**GOAL OF THE EXERCISE**
Show all lines from the records below in which the string "weight" is present.

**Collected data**
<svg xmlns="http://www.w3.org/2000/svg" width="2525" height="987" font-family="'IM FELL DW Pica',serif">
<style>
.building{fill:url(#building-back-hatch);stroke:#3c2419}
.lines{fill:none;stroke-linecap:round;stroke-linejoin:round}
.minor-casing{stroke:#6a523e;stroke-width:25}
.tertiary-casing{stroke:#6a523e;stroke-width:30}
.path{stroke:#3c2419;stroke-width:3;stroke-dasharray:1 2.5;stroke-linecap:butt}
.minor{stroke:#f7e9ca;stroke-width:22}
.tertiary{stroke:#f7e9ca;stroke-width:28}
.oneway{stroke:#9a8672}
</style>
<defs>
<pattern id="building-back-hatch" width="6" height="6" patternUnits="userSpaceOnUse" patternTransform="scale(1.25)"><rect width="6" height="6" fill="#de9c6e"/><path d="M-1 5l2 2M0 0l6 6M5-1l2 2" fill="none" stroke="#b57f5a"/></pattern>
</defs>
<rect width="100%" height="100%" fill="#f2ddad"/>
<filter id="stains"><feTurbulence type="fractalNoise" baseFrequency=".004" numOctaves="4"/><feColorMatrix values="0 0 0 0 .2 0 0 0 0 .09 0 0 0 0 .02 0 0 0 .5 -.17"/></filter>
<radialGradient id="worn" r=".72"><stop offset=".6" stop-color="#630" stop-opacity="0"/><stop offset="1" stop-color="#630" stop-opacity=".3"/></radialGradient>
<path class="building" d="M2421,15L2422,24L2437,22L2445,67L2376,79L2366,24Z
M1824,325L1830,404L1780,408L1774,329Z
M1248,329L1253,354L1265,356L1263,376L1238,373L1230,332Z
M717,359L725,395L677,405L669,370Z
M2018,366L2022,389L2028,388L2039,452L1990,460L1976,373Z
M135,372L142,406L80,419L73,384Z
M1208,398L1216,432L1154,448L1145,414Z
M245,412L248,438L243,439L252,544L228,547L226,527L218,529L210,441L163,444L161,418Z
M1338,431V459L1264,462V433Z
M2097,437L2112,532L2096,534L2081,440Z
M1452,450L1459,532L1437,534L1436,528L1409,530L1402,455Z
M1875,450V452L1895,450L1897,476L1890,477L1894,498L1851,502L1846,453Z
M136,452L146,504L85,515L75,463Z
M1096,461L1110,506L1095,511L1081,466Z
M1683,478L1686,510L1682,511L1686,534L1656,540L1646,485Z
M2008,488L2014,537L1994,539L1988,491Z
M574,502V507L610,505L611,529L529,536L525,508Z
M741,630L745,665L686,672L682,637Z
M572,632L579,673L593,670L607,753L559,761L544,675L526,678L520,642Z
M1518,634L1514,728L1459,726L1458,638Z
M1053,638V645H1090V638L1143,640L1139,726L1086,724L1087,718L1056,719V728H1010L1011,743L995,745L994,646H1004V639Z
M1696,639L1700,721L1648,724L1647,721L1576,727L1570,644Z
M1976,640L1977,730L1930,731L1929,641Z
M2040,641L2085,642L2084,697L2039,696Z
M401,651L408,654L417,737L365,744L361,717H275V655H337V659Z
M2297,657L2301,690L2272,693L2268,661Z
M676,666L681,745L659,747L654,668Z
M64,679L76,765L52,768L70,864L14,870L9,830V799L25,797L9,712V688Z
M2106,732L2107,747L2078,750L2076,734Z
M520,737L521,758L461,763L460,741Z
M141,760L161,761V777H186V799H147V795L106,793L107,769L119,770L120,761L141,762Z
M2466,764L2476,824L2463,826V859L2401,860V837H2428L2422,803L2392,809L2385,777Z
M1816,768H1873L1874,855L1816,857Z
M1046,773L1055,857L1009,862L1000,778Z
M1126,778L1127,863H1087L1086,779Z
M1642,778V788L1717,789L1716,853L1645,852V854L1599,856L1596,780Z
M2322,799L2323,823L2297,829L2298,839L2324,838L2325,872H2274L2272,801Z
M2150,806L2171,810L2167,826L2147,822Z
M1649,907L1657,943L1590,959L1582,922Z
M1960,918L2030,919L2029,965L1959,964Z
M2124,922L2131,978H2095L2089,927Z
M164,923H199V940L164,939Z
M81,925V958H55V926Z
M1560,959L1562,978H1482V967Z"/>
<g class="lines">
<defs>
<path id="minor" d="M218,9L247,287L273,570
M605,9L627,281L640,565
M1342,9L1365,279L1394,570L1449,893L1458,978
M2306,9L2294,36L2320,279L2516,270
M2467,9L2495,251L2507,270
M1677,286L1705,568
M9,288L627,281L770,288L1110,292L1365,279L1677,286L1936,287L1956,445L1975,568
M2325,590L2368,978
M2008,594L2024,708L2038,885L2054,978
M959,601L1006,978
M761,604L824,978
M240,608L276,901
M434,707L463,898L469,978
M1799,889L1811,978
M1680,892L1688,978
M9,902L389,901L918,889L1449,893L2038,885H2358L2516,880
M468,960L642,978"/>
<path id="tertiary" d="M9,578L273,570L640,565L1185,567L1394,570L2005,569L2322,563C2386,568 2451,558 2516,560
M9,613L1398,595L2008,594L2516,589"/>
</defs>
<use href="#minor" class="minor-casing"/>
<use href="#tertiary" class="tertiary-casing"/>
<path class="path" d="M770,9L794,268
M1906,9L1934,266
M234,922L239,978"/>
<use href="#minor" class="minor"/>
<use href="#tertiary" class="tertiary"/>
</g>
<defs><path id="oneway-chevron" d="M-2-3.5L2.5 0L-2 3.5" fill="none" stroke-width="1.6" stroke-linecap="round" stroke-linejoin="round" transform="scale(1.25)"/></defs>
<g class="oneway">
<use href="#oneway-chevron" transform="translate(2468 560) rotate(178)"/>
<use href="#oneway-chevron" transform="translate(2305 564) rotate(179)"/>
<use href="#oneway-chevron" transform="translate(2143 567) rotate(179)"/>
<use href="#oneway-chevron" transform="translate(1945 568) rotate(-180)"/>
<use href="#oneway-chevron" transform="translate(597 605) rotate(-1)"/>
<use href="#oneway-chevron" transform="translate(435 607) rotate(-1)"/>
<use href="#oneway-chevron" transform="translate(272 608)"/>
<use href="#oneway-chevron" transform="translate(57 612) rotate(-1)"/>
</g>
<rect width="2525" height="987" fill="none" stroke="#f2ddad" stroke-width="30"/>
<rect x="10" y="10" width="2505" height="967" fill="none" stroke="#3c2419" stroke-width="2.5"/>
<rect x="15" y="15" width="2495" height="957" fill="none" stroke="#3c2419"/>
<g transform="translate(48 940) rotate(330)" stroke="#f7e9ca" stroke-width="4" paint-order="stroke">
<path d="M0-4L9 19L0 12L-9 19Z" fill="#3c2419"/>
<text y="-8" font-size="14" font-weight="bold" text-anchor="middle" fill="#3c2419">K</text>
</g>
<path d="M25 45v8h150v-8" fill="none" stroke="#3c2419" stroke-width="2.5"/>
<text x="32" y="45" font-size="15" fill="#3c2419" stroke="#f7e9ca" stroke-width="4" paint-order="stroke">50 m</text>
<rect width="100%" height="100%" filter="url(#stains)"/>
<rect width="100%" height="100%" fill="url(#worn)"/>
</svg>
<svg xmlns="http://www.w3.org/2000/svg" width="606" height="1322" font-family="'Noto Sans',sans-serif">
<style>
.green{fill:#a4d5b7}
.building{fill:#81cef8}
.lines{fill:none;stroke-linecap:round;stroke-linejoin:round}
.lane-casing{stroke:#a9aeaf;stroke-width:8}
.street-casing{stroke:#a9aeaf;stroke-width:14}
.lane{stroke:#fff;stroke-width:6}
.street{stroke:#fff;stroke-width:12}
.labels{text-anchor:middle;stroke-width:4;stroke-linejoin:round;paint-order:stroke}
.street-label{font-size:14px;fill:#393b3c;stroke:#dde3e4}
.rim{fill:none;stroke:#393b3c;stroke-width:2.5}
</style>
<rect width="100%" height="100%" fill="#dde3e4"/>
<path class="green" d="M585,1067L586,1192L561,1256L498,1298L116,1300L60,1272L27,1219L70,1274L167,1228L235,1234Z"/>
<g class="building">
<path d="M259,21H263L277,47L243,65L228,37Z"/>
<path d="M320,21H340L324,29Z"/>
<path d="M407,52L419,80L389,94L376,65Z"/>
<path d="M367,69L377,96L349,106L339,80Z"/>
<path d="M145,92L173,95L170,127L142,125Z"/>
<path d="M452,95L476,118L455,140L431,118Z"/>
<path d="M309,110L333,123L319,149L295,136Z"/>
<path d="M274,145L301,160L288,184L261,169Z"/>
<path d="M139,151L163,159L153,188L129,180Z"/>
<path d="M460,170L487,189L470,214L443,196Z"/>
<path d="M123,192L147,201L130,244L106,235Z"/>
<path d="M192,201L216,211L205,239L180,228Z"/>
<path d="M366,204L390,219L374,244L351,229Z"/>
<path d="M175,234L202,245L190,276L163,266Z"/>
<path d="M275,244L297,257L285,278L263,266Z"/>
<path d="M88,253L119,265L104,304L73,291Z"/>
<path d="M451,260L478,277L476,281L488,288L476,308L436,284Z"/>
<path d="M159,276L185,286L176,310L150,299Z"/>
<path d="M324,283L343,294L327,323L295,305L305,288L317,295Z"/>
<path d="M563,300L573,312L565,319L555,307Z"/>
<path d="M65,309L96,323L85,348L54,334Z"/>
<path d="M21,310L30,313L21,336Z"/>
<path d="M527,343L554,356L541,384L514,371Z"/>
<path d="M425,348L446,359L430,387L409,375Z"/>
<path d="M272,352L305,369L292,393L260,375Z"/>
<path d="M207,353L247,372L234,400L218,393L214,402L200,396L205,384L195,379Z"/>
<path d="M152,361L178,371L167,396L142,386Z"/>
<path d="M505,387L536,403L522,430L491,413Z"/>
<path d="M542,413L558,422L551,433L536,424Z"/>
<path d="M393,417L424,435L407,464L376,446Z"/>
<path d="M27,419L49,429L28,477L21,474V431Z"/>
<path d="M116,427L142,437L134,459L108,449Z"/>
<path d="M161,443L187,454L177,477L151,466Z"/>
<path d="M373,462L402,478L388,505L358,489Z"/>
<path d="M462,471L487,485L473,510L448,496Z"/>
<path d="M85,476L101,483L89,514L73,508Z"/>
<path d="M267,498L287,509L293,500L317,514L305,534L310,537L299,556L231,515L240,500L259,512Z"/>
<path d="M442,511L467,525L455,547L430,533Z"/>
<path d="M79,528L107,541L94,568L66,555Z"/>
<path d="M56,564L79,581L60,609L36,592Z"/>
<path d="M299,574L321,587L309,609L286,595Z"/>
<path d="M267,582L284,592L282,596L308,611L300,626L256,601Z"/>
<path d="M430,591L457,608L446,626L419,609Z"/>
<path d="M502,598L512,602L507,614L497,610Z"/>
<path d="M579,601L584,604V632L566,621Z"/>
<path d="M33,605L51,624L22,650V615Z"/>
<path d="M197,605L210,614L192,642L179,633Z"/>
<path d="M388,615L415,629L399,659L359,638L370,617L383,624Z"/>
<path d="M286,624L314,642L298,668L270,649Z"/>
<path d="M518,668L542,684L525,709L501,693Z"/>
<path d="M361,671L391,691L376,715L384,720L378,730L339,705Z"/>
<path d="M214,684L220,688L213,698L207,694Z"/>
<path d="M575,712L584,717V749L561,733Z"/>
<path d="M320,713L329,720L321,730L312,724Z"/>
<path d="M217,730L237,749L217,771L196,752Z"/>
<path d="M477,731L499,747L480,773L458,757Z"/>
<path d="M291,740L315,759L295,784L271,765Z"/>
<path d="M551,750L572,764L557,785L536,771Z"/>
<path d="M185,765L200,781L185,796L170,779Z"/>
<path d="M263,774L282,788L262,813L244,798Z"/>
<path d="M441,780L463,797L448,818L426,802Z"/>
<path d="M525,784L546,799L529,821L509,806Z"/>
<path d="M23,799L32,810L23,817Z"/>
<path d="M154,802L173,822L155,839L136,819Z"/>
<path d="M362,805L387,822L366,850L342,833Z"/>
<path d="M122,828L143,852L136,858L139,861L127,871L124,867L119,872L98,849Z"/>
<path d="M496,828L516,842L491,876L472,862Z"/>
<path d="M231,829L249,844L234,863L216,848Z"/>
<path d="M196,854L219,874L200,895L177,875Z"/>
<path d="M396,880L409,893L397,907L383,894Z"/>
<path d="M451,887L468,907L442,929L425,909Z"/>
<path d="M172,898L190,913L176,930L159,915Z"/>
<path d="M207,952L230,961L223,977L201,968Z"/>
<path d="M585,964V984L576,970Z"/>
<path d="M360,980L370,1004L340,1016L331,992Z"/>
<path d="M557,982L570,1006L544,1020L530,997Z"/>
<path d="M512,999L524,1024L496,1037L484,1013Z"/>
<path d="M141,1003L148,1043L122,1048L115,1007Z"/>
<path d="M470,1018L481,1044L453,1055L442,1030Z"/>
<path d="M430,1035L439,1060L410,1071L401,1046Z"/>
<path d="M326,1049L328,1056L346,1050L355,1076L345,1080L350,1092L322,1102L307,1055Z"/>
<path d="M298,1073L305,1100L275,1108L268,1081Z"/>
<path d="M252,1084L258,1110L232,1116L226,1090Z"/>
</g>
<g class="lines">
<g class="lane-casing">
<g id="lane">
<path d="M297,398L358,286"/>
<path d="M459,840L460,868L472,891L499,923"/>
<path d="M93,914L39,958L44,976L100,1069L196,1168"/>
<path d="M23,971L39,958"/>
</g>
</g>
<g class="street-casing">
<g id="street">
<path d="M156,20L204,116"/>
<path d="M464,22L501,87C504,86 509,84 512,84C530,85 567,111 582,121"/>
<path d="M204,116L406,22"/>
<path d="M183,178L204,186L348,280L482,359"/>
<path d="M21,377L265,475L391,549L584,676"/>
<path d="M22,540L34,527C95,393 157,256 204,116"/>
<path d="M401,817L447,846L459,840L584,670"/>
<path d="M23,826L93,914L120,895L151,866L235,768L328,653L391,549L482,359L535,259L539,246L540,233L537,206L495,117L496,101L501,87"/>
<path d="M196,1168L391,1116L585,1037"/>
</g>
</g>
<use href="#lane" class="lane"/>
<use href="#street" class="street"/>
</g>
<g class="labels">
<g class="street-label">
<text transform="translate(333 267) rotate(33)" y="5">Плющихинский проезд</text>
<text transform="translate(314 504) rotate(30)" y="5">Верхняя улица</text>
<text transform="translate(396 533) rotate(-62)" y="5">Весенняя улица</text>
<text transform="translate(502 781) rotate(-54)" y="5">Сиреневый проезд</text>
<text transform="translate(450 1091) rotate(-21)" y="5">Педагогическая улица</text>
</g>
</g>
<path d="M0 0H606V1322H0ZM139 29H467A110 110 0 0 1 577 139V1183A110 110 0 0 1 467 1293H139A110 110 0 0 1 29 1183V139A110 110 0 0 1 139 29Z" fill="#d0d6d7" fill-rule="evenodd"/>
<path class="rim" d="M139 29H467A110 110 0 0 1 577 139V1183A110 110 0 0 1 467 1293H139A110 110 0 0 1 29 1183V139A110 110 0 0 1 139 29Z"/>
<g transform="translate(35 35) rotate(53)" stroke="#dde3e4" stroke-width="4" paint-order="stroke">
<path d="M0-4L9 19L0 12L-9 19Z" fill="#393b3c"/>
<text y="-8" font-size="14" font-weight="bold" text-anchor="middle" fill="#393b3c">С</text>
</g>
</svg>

**FINISHED TASK**
<text y="-8" font-size="14" font-weight="bold" text-anchor="middle" fill="#3c2419">K</text>
<text y="-8" font-size="14" font-weight="bold" text-anchor="middle" fill="#393b3c">С</text>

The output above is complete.